Ook de inhoud is aardig. Ja, ook hier weer al wat uitgekauwde dingen over structuur, argumentatie, stijl en correctheid, maar allemaal wel geïllustreerd aan de hand van die ene tekstsoort recensies. Alleen al vanwege al die voorbeelden is het boek de moeite waard voor mensen die betere recensies willen leren schrijven. En een paar hoofdstukken zijn wel degelijk uniek: het eerste hoofdstuk met wat algemene en inleidende zaken over recensies, zoals de kenmerken van deze tekstsoort, de benaming ervan (recensie of review), journalistiek te werk gaan en de vrijheid die je hebt om je eigen smaak een rol te laten spelen.

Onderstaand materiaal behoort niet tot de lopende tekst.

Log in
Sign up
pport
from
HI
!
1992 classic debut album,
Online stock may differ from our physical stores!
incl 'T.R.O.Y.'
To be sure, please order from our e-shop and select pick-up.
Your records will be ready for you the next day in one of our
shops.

Verder hoofdstuk 6 over de werkwijze bij het beoordelen van kunstuitingen (inclusief games), al lijkt dat me wat summier om het vak echt mee te leren beoefenen, en hooguit een paar aanwijzingen voor mensen die als liefhebberij recensies schrijven voor bijvoorbeeld recensiesites – waar het boek overigens expliciet ook op is gericht, naast studenten journalistiek. Met het oog op die laatste doelgroep zitten er ook oefeningen in.

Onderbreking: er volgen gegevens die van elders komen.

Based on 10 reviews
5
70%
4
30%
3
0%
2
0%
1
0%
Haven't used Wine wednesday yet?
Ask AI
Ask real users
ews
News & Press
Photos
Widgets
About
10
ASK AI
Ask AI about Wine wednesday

En dan komt het hoofdstuk over de reacties van lezers en kunstenaars op recensies. Dat vond ik het allerleukst om te lezen. Het is ietwat ontluisterend maar daardoor extra smeuïg om te lezen hoe ver zowel lezers als kunstenaars gaan om de journalist duidelijk te maken dat hij het echt helemaal fout zag. Dat fans het niet fijn vinden als er over hun idool kritisch wordt geschreven – okee. Maar met lullige op de persoon gespeelde sneren erin (‘stuur in het vervolg een recensent die wel kennis van zaken heeft’) jezelf of het werk verdedigen, tsja, dan laat je je wel erg kennen, vind ik.

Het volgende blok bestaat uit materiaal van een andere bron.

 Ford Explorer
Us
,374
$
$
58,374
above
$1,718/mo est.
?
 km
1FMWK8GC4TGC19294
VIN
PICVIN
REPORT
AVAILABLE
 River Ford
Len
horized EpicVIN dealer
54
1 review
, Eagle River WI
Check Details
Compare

Het hoofdstuk is dan ook opgenomen om studenten te laten zien hoe emotioneel en hard er gereageerd kan worden op recensies. Voor mij is het lekker lezen – het zijn helaas maar zeven pagina’s, dat hadden er meer mogen zijn. Wat mij op de gedachte zet dat er eigenlijk heel weinig aandacht is voor reacties op geschreven stukken. Alles wordt steeds interactiever en iedereen kan op van alles reageren (al gaat het in dit boek nog over gewone ingezonden brieven), maar hoe je als schrijver eelt op je ziel kweekt en hoe je goed met vijandige reacties omgaat, daar gaat het niet veel over. In dit boek dus wel.
Over dat laatste: in het boek wordt uitgelegd waarom er wel of niet en hoe dan op de reacties werd gereageerd. In de meeste gevallen was dat: niet.